Ma quanti di questi progetti sono stati realizzati? Poco o niente! Saltato e snobbato l’ampliamento del porto che – vista anche la non attuazione del Tunnel – risulterebbe scollegato alle autostrade, oggi il paese si presenta con la sola vocazione turistica e larvatamente commerciale. L’annessione all’Abruzzo potrebbe costituire il ripristino di una Sanità efficiente dal momento che Termoli e Larino hanno già le strutture idonee per ospitare maestranze nei vari reparti di medicina. In particolare, si potrebbe ripristinare il Punto Nascite che ultimamente è stato mortificato dalla carenza di specialisti del settore.

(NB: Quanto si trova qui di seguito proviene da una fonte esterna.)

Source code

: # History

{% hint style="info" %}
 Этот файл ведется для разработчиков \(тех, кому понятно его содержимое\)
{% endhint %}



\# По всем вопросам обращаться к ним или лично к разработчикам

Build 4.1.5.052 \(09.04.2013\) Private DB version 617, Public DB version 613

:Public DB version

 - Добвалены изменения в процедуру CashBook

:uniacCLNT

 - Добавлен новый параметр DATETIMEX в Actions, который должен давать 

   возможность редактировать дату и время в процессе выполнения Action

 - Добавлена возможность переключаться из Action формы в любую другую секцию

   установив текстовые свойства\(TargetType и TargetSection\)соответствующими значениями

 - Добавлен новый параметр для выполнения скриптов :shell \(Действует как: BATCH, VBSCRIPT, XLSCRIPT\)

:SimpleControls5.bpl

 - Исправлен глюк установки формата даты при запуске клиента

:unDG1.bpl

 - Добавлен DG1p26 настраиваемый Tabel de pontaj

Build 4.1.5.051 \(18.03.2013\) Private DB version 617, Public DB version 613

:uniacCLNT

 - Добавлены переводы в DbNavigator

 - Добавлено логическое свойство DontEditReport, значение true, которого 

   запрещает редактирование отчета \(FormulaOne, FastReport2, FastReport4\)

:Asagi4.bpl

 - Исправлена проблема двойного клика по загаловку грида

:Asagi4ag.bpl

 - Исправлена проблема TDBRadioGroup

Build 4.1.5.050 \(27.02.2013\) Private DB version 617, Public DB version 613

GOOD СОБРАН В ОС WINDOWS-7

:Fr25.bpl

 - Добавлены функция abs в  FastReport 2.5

Infine, è bene notare che l’orografia di Termoli è completamente differente da quella delle due province molisane prevalentemente montuose ed è più vicina a quella della costa abruzzese. In verità, dal ’63 ad oggi sono trascorsi quasi sessant’anni e a Termoli, dopo il boom degli anni ‘70 e ’80, la crescita si è arrestata. Tutto è fermo e sta scivolando lentamente verso quel pensiero ricorrente che… il Molise non esiste.
Non diamogli ragione e riprendiamoci la nostra Regione!
Saverio Metere
P.S. la divisione dall’Abruzzo dal Molise dura esattamente dieci anni in più di quella dell’Inghilterra che si divide oggi dall’Europa dopo 47 anni.